- _Required work_: Each line from the one that has "3.1 Strategic Initiative Presentations" through the end of the entries below must be written out exactly; leave out all other lines.

- _Material to process_:
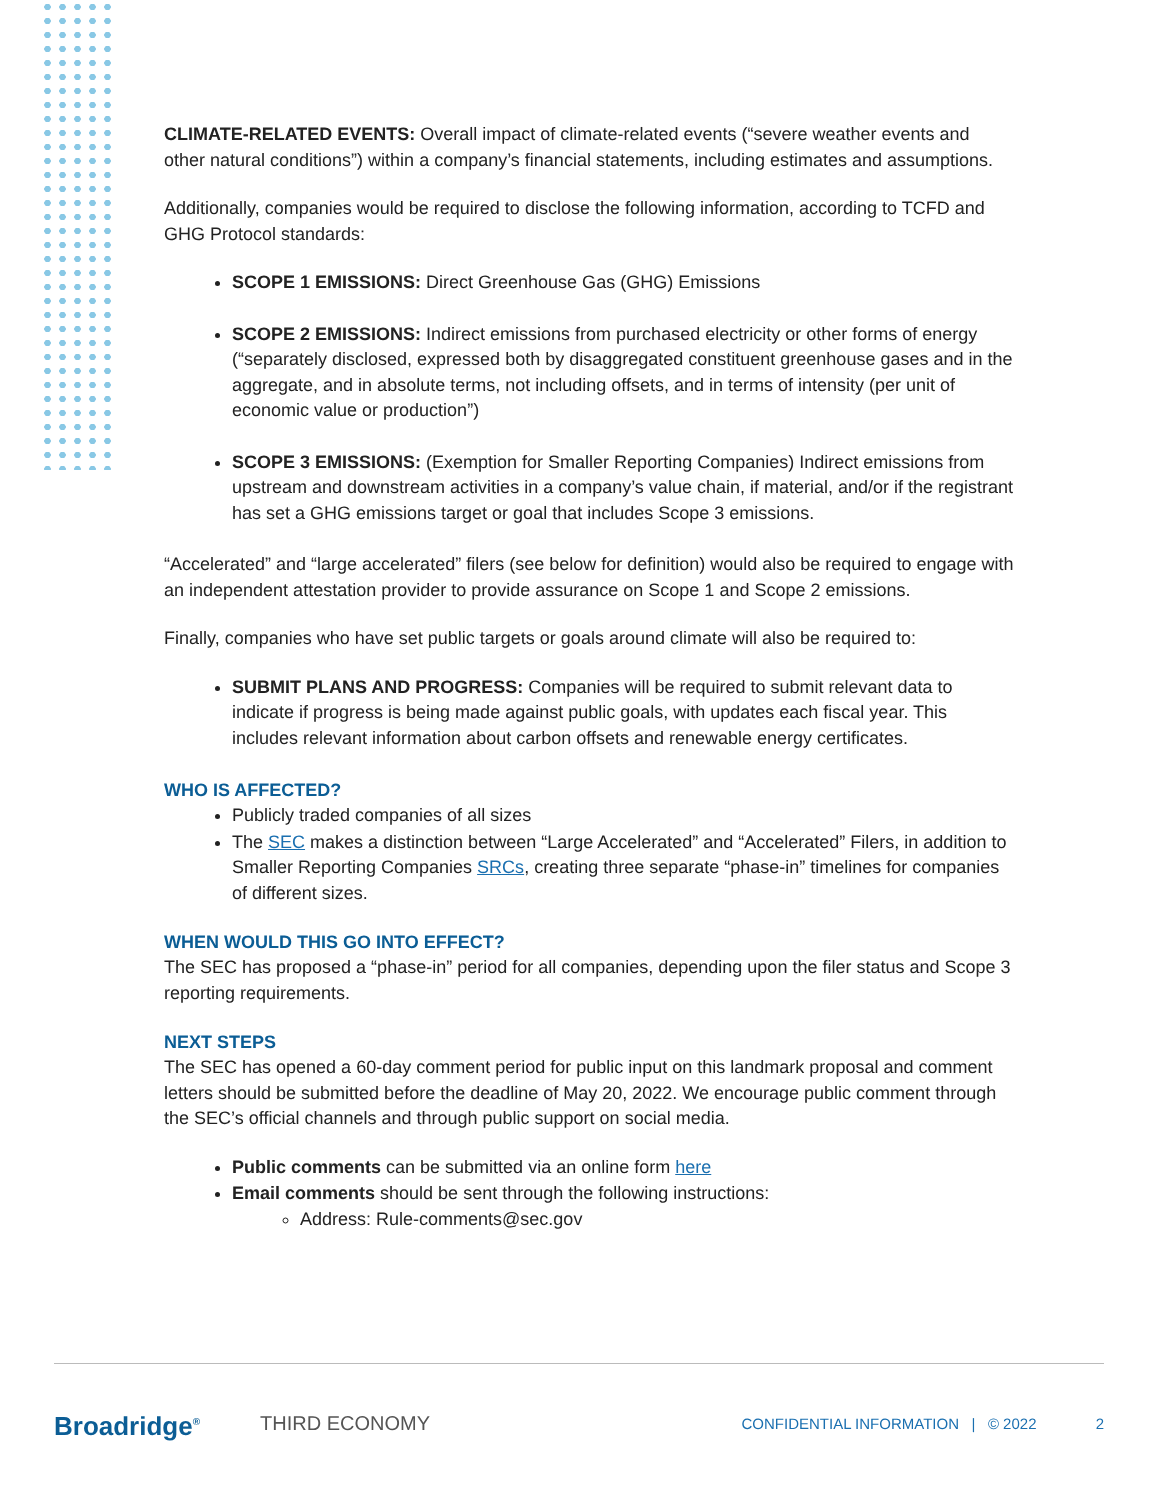CLIMATE-RELATED EVENTS: Overall impact of climate-related events (“severe weather events and other natural conditions”) within a company’s financial statements, including estimates and assumptions.
Additionally, companies would be required to disclose the following information, according to TCFD and GHG Protocol standards:
SCOPE 1 EMISSIONS: Direct Greenhouse Gas (GHG) Emissions
SCOPE 2 EMISSIONS: Indirect emissions from purchased electricity or other forms of energy (“separately disclosed, expressed both by disaggregated constituent greenhouse gases and in the aggregate, and in absolute terms, not including offsets, and in terms of intensity (per unit of economic value or production”)
SCOPE 3 EMISSIONS: (Exemption for Smaller Reporting Companies) Indirect emissions from upstream and downstream activities in a company’s value chain, if material, and/or if the registrant has set a GHG emissions target or goal that includes Scope 3 emissions.
“Accelerated” and “large accelerated” filers (see below for definition) would also be required to engage with an independent attestation provider to provide assurance on Scope 1 and Scope 2 emissions.
Finally, companies who have set public targets or goals around climate will also be required to:
SUBMIT PLANS AND PROGRESS: Companies will be required to submit relevant data to indicate if progress is being made against public goals, with updates each fiscal year. This includes relevant information about carbon offsets and renewable energy certificates.
WHO IS AFFECTED?
Publicly traded companies of all sizes
The SEC makes a distinction between “Large Accelerated” and “Accelerated” Filers, in addition to Smaller Reporting Companies SRCs, creating three separate “phase-in” timelines for companies of different sizes.
WHEN WOULD THIS GO INTO EFFECT?
The SEC has proposed a “phase-in” period for all companies, depending upon the filer status and Scope 3 reporting requirements.
NEXT STEPS
The SEC has opened a 60-day comment period for public input on this landmark proposal and comment letters should be submitted before the deadline of May 20, 2022. We encourage public comment through the SEC’s official channels and through public support on social media.
Public comments can be submitted via an online form here
Email comments should be sent through the following instructions:
Address: Rule-comments@sec.gov
Broadridge<sup>®</sup> THIRD ECONOMY CONFIDENTIAL INFORMATION | © 2022 2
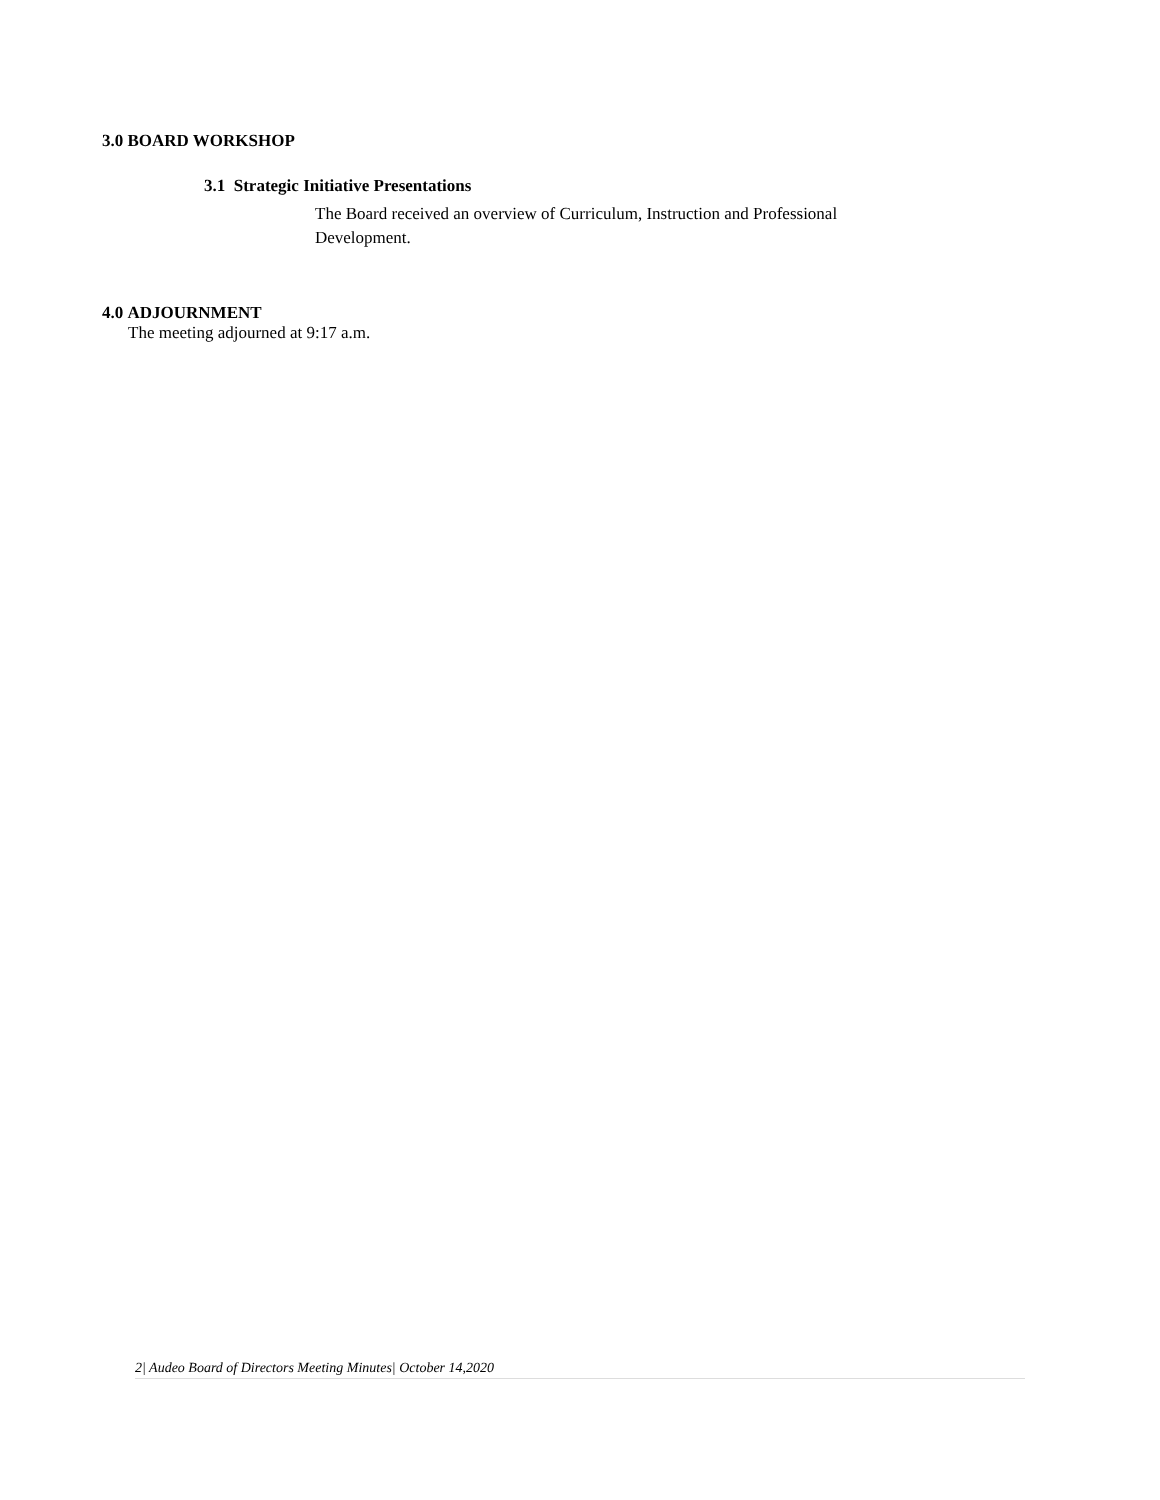3.0 BOARD WORKSHOP
3.1 Strategic Initiative Presentations
The Board received an overview of Curriculum, Instruction and Professional Development.
4.0 ADJOURNMENT
The meeting adjourned at 9:17 a.m.
2| Audeo Board of Directors Meeting Minutes| October 14,2020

- _Reply_:
3.1 Strategic Initiative Presentations
The Board received an overview of Curriculum, Instruction and Professional Development.
4.0 ADJOURNMENT
The meeting adjourned at 9:17 a.m.
2| Audeo Board of Directors Meeting Minutes| October 14,2020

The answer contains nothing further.